··· PASSAGE TO READ ···

- Poster from the production
- Music: Harry Connick Jr.
- Lyrics: Harry Connick Jr.
- Book: David Thompson
- Basis: Thérèse Raquin by Émile Zola
- Productions: 2001 Broadway

= Thou Shalt Not (musical) =

Thou Shalt Not is a musical based on Émile Zola's 1867 novel Thérèse Raquin with music and lyrics by Harry Connick Jr. and an adapted book by David Thompson. The musical deals with the consequences involved in the breaking of several Commandments, in particular the sixth and seventh. It ran on Broadway in 2001.

==Production==
After 22 previews which had been delayed a week due to the September 11, 2001 attacks, the musical opened at the Plymouth Theatre on October 25, 2001. It ran until January 6, 2002 with 85 performances. It received largely negative reviews. "Simultaneously glorious and fatally flawed, this is one Broadway failure that belongs on everybody's must-see list." The Hamilton Spectator deemed it "a fabulous failure."

Under the direction of Susan Stroman, the creative team included Thomas Lynch's scenic design, William Ivey Long's costumes, Scott Lehrer's sound design, and Peter Kaczorowski's lighting design. The cast starred Craig Bierko (Laurent LeClaire), Norbert Leo Butz (Camille Raquin), Debra Monk, and Kate Levering (Therese).

==Plot==
The jazz pianist Laurent LeClaire returns to New Orleans from World War II and runs into his old friend Camille Raquin who is a frail man with an overprotective mother. Camille is married to his own cousin, Therese. Laurent falls in love with Therese, they become lovers, and conspire to kill her husband. Laurent murders Camille, who is pushed over the side of a rowboat. The news of his death sends Camille's mourning mother into a crippling stroke. After waiting a year, Laurent marries his friend's widow, but every time he tries to touch her, the ghost of Camille appears and drives them apart. In time, Therese is driven into madness and suicide, and Laurent kills himself.

==Musical numbers==

- Act I
- It's Good To Be Home – Flim Flam, Papa Jack & Ensemble
- I Need To Be In Love Ballet – Therese
- My Little World – Madame Raquin
- While You're Young – Laurent
- I Need To Be In Love – Therese
- The Other Hours – Laurent
- The Other Hours (Ballet) – Laurent & Therese
- All Things – Camille
- Sovereign Lover – Therese, Laurent & Ensemble
- I've Got My Eye On You – Madame Raquin & Camille
- Light The Way – Ensemble
- Take Her To The Mardi Gras – Laurent, Camille, Therese & Ensemble
- Tug Boat – Camille & Therese

- Act II
- Tug Boat (Reprise) – Laurent
- My Little World (Reprise) – Madame Raquin
- Won't You Sanctify – Sam & Ensemble
- Time Passing – Therese, Laurent, Madame Raquin & Ensemble
- Take Advantage – Officer Michaud
- Oh! Ain't That Sweet – Camille
- Thou Shalt Not (Ballet) – Therese, Laurent & Ensemble
- I Like Love More – Laurent, Therese
- It's Good To Be Home (Reprise) – Camille

==Comparison to source material==
Stroman's late husband, Mike Ockrent, had asked his employees to recommend material to be adapted into musicals during his two-year production deal at Warner Bros. His assistant recommended the Zola novel, and began developing the idea in detail with the production executive. Later, when Warner Bros. passed on this, the idea and notes that were developed by Ockrent staff members were given to Stroman. Her original impulse was to make it into a ballet, but decided against it, and felt it could be strong enough as a musical. The idea for the musical Contact had also originally been developed at Ockrent's Warner Bros. office by the same two staff members, and then also offered over to Stroman by Ockrent when it didn't fly with the film studio.

··· DATA ENTRIES ···

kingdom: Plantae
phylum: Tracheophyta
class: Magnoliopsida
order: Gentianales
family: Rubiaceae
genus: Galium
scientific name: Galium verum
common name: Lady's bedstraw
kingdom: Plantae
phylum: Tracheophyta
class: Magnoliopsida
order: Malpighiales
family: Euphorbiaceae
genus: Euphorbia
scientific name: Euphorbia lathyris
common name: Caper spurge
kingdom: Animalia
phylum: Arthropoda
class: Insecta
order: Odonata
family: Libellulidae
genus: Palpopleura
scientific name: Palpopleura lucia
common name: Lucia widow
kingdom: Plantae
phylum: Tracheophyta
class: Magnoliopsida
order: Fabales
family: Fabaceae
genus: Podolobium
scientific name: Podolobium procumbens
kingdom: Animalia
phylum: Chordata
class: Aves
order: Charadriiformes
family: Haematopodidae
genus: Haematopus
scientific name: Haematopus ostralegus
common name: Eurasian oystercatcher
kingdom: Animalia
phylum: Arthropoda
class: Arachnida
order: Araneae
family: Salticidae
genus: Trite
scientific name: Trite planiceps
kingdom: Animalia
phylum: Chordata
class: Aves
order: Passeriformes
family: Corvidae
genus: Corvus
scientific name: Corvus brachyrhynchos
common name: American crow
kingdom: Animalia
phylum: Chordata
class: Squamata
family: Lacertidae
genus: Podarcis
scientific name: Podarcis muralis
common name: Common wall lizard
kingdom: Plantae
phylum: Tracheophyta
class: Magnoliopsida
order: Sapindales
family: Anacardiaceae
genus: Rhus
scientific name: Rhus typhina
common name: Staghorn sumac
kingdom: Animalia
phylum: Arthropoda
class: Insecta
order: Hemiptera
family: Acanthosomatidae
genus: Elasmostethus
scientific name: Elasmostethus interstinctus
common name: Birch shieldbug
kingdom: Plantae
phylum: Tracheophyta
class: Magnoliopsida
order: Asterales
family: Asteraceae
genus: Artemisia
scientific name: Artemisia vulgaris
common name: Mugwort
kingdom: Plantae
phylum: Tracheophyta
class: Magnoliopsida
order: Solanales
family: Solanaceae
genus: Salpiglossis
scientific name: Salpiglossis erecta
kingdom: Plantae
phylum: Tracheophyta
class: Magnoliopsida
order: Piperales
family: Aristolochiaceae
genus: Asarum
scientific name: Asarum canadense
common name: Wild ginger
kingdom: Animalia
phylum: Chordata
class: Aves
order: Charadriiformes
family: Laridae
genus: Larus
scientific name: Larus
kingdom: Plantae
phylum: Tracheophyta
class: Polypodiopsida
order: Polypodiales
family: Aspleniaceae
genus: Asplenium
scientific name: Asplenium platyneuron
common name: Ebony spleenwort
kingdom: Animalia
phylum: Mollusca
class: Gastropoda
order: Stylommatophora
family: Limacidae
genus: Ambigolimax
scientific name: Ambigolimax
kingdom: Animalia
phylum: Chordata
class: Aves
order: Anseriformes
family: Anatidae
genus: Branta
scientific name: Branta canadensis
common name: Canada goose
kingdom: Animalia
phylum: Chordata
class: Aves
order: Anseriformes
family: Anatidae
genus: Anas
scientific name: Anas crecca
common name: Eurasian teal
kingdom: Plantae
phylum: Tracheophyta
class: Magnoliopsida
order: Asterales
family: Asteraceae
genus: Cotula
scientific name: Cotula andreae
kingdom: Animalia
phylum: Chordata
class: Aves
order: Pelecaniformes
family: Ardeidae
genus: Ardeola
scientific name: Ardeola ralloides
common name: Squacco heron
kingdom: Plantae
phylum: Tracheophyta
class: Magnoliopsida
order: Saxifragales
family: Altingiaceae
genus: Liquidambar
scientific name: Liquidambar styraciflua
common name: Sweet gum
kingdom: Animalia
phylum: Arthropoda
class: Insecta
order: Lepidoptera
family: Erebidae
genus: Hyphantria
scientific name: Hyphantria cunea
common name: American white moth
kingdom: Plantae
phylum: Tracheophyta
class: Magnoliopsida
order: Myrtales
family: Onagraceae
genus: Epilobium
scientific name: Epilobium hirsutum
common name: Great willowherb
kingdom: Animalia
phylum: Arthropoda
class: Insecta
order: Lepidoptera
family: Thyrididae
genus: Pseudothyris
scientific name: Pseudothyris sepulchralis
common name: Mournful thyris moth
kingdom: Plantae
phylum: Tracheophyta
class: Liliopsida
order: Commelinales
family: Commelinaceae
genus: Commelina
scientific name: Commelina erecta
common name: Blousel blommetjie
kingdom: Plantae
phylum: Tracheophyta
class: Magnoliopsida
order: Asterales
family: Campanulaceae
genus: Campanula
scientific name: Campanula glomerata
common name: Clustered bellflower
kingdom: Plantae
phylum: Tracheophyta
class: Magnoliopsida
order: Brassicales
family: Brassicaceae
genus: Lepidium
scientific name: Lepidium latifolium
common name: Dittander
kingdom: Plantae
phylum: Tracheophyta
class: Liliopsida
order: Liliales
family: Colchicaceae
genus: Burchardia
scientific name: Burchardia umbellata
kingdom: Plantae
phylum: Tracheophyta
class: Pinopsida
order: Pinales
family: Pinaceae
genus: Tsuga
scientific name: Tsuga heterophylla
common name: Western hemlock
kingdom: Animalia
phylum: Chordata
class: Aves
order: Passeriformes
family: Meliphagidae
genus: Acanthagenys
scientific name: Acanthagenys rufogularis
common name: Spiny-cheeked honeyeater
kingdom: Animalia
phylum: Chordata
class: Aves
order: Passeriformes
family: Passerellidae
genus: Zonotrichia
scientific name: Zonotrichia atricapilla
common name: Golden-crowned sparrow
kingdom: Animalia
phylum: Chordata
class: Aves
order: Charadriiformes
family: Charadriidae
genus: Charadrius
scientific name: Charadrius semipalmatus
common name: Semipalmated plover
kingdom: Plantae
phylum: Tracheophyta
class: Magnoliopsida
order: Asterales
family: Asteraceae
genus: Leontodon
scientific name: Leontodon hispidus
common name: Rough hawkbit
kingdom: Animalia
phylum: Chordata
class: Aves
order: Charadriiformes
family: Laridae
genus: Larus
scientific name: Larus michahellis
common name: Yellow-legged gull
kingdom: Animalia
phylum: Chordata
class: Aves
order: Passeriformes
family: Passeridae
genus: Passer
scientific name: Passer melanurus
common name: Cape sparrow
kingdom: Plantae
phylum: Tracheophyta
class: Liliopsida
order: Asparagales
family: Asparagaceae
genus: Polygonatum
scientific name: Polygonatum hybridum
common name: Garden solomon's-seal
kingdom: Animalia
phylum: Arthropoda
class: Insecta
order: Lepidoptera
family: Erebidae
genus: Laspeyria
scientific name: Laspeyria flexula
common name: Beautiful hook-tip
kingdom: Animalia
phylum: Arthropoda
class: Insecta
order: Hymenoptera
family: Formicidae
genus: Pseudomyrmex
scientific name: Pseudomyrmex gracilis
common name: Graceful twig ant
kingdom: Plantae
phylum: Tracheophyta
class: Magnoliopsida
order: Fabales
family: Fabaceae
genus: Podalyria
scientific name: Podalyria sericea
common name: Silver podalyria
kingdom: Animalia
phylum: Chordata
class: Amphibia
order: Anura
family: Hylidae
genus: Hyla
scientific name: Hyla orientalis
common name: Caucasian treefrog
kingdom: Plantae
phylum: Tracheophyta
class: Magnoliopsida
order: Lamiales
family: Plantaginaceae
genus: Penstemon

···

SHORT EXERCISE. Based on the Thou Shalt Not article above, do these statements agree with it? For each, answer yes or no and quote the words that decide it. (a) The musical opened at the Plymouth Theatre on October 25, 2001. (b) Norbert Leo Butz played Laurent LeClaire. (c) Stroman's first impulse was to make it into a ballet.

ANSWER TO THIS EXERCISE.
(a) Yes: "the musical opened at the Plymouth Theatre on October 25, 2001"
(b) No: "Craig Bierko (Laurent LeClaire), Norbert Leo Butz (Camille Raquin)"
(c) Yes: "Her original impulse was to make it into a ballet"